Seitenauszug
------------------------------------------------------------------------

Die Hochburg der drusischen Minderheit war zum Schauplatz blutiger Auseinandersetzungen zwischen Drusenmilizen einerseits und sunnitischen Beduinen und Regierungstruppen andererseits geworden. Zuletzt hatte Israel in den Konflikt eingegriffen und unter anderem Regierungsgebäude in Damaskus bombardiert.

Syriens Übergangspräsident Ahmed al-Scharaa verurteilte die israelischen Luftangriffe scharf. Israel versuche, sein Land in einen Krieg hineinzuziehen, sagte al-Scharaa in einer am Morgen übertragenen Ansprache an seine Landsleute. Kritik an den Regierungstruppen aus Damaskus kam unterdessen von den Aktivisten der Syrischen Beobachtungsstelle für Menschenrechte.

Aktivisten: 83 drusische Zivilisten exekutiert

Die Syrische Beobachtungsstelle für Menschenrechte machte die syrischen Regierungstruppen für schwere Menschenrechtsverletzungen verantwortlich, darunter die Exekution von 83 drusischen Zivilisten. Ihre Leichen seien an Strassenrändern hinterlassen worden, teils gefesselt oder verbrannt. «Überall waren Leichen», sagte ein freiwilliger Helfer des Zivilschutzes in der Stadt.

Sunnitische Beduinen sollen aus Furcht vor Vergeltungsaktionen von Drusen mehrere Stadtviertel verlassen haben. «Beide Seiten leben in Angst und Unsicherheit in Suwaida», sagte der Leiter der in Grossbritannien ansässigen Beobachtungsstelle für Menschenrechte, Rami Abdel Rahman.

------------------------------------------------------------------------

Erfasste Daten

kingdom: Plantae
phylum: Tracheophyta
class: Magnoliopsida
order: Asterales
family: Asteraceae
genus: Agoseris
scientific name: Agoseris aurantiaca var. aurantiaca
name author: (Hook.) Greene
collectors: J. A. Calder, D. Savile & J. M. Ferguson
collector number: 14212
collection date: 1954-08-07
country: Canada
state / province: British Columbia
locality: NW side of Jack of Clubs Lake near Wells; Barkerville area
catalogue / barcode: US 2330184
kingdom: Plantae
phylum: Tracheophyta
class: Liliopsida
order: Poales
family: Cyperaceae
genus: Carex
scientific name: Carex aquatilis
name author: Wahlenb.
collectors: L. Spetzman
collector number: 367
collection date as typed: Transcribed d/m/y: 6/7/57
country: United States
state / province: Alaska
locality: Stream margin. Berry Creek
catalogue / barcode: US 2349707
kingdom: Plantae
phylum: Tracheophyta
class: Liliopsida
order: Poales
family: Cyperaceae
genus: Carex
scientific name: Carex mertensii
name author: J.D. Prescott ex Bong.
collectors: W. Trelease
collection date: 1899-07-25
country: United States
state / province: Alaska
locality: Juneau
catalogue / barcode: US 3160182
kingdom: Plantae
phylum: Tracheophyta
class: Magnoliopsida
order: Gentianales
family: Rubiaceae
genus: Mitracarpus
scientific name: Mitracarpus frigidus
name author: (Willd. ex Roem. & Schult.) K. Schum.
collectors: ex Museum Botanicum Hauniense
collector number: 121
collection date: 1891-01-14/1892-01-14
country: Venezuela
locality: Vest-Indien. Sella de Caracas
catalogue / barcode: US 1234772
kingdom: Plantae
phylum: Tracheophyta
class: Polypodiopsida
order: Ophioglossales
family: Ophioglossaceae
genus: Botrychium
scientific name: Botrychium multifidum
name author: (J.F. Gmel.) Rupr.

------------------------------------------------------------------------

Aufgabenstellung
Schreib den Abschnitt aus dem Text über Suwaida von „Syriens Übergangspräsident Ahmed“ bis einschließlich „Beobachtungsstelle für Menschenrechte.“ noch einmal ab und setze dabei „Rede“ anstelle von „Ansprache“ ein. Die Zeilen kommen aus einer anderen Quelle als der Text über Suwaida.

Richtige Antwort
Syriens Übergangspräsident Ahmed al-Scharaa verurteilte die israelischen Luftangriffe scharf. Israel versuche, sein Land in einen Krieg hineinzuziehen, sagte al-Scharaa in einer am Morgen übertragenen Rede an seine Landsleute. Kritik an den Regierungstruppen aus Damaskus kam unterdessen von den Aktivisten der Syrischen Beobachtungsstelle für Menschenrechte.